A few more years and SAIC turned the Chicago Building (1904, Holabird & Roche) into a dormitory, which was particularly gratifying to me because I had helped save it from demolition in 1989 when I worked at Landmarks Illinois.

The School also saved a 1917 Christian Eckstorm Building on State Street and incorporated it into a new dormitory by Larry Booth, a building I had the pleasure of teaching in last year.

But I want to talk about the place I have taught for the last 15 years, the Sharp Building at 37 S. Wabash.

The Sharp Building was originally built in 1902 for the Powers school, which taught clerical skills like German, stenography and bookkeeping. My Research Studio students – first year BFA candidates – are working on an exhibit interpreting the history of the building, which is appropriate since it has just been restored.

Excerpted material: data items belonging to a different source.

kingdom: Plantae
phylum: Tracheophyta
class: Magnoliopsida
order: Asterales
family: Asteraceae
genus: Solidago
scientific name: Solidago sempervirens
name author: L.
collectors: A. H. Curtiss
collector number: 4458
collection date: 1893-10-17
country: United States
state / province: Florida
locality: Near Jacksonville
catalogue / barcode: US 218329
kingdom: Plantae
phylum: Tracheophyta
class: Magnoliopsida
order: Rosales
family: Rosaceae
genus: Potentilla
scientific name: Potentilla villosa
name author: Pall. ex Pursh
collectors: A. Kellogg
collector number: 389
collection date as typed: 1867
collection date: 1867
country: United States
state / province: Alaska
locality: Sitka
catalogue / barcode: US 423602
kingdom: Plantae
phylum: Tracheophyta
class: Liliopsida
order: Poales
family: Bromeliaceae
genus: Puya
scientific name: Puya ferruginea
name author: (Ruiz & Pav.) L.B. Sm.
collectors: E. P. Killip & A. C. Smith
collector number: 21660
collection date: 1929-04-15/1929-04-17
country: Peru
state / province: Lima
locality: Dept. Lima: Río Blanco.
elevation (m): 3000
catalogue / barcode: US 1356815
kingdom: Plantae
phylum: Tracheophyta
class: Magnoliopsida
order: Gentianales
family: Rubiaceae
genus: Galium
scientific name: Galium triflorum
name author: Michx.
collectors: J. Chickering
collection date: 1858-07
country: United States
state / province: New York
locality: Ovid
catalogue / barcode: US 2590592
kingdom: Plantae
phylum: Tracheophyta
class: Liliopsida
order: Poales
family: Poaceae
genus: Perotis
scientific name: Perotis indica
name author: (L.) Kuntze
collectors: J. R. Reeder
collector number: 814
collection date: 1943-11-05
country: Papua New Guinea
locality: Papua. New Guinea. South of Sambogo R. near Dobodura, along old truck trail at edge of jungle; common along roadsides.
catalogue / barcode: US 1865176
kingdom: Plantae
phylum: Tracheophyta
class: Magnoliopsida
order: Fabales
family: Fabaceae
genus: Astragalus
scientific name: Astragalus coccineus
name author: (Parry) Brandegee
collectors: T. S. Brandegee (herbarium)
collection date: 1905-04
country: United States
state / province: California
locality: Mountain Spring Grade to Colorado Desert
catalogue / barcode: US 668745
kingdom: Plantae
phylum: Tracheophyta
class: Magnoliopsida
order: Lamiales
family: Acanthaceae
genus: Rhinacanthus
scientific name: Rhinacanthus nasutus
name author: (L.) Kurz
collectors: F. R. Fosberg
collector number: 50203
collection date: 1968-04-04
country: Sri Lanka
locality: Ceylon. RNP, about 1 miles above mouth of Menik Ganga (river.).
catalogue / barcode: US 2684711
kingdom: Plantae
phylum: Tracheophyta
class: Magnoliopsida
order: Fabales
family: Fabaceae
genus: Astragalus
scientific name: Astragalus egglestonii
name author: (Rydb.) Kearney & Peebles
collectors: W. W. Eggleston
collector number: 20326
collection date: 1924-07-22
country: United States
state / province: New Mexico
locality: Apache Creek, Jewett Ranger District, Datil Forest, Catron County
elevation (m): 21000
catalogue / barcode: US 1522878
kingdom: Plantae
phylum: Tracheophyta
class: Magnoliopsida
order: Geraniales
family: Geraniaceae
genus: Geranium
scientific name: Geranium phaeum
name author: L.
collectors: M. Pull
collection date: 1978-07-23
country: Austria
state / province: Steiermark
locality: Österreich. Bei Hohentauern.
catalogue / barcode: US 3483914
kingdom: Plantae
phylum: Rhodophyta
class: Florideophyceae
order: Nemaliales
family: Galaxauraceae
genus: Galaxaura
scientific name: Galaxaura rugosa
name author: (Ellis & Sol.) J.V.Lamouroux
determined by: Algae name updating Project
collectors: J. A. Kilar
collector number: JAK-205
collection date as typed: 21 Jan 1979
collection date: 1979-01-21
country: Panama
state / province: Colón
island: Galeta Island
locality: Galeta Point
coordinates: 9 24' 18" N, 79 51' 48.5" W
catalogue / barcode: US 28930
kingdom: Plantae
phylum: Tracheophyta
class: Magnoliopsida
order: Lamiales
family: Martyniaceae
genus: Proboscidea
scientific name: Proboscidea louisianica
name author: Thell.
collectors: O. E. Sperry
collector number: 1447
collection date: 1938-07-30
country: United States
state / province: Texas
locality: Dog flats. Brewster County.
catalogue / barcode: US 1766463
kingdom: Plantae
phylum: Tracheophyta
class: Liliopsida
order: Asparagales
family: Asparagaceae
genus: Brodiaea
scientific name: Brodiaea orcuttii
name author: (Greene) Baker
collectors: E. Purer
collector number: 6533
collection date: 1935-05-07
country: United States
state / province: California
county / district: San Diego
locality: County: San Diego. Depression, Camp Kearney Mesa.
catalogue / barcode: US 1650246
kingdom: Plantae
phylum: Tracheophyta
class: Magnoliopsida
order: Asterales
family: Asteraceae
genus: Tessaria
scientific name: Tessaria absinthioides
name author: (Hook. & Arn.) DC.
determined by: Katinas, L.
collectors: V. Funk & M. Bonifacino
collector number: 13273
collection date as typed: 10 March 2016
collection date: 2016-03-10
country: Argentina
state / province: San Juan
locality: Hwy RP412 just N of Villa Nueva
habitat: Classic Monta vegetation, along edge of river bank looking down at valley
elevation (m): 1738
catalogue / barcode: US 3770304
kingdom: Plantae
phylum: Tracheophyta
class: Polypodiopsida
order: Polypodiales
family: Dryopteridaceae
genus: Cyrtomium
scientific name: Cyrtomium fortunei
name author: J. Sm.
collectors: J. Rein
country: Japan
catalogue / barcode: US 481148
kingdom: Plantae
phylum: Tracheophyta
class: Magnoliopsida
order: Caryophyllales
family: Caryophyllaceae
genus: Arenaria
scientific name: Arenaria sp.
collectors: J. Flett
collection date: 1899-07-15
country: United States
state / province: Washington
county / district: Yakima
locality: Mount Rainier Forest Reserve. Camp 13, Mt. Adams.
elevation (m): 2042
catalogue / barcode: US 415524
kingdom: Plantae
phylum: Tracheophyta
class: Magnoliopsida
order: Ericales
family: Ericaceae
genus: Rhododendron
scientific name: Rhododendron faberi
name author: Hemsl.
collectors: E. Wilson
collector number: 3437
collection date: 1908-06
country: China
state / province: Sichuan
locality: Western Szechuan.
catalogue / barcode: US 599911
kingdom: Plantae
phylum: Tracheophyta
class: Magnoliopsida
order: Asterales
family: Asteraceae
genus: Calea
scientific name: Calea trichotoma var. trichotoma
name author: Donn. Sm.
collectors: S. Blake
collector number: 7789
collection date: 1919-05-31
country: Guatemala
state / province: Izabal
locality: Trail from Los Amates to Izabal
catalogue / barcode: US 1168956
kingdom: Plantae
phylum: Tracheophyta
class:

This is also the building where we have our Master of Science in Historic Preservation studios, lab, resource center and faculty offices. We used to be on the 13th floor but now we are on the 10th, where we have two large studios overlooking the corner of Monroe and Wabash Streets.

The building’s entrance and ground floor has just been restored to the original Holabird & Roche design, which involved recreation of the elaborate terra cotta entrance, largely destroyed in the 1933 remodeling as the Champlain Building.

The restoration also involved bringing back the brick piers which originally defined the ground floor, lost in the 1947 Skidmore, Owings and Merrill transformation into a TWA ticket office.

That’s 1947.

That’s today.

There is a lot of fascinating history here: When TWA was selling airplane tickets here in 1947, Ludwig Mies van der Rohe was on the 9th floor designing the Farnsworth House.

Thirty years later, my father had a travel business in the building. The TWA ticket office turned into a restaurant and then later into a bank and again into a restaurant before closing a half dozen years ago. Our program began in the building in 1993, the same year it was DENIED landmark status. Later in the 1990s it was landmarked as part of the Jeweler’s Row district. A controversial project saved the facades of three Jeweler’s Row buildings for the new 80-story Legacy highrise. That project is responsible for the restoration of the Sharp Building’s ground floor, which has just debuted this month.

It is exciting for our historic preservation graduate students to work in a building that is seeing such a sensitive restoration, expecially after the disappointing replacement of most of the original windows a decade ago.

That’s the BEFORE – note the profile and depth.

That’s the AFTER – butchered and blinded. And they’re aluminum which means they are REALLY COLD right now. This was one of the events which kicked off my window rants back in ’01. Our class even produced alternatives to replacement, to no avail.

The lobby has bits of each period – we apparently still have – in storage – the elevator doors decorated with relief French and Indian figures during the 1933 remodeling by onetime SAIC dean Hubert Ropp, who also designed lunette murals, long lost to a dropped ceiling.

My BFA students are exploring all of these themes as well as the history of the corner of Monroe and Wabash, which includes the legendary Palmer House hotel, and the Sullivan facades recently revealed on Wabash Avenue across the street, on buildings incorporated into the Louis Sullivan designed Carson Pirie Scott store at the turn of the last century.

It is a great place to work, and an especially great place to teach the many arts and sciences of heritage conservation.